Instruction: In the entries below, count every line with the string "sout". State the count and nothing else.
━━━━━ Material supplied ━━━━━
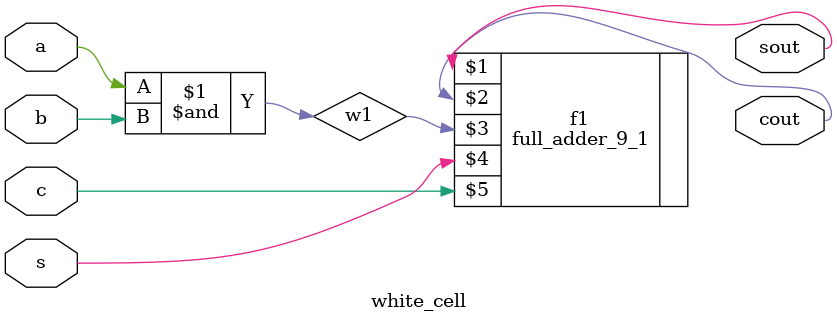
<source format=v>
`timescale 1ns / 1ps


module white_cell(
    input a,
    input b,
    input c,
    input s,
    output sout,
    output cout
    );
    
    wire w1;
    and a1(w1,a,b);
    full_adder_9_1 f1(sout,cout,w1,s,c);
        
endmodule

</source>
━━━━━
Written answer: 2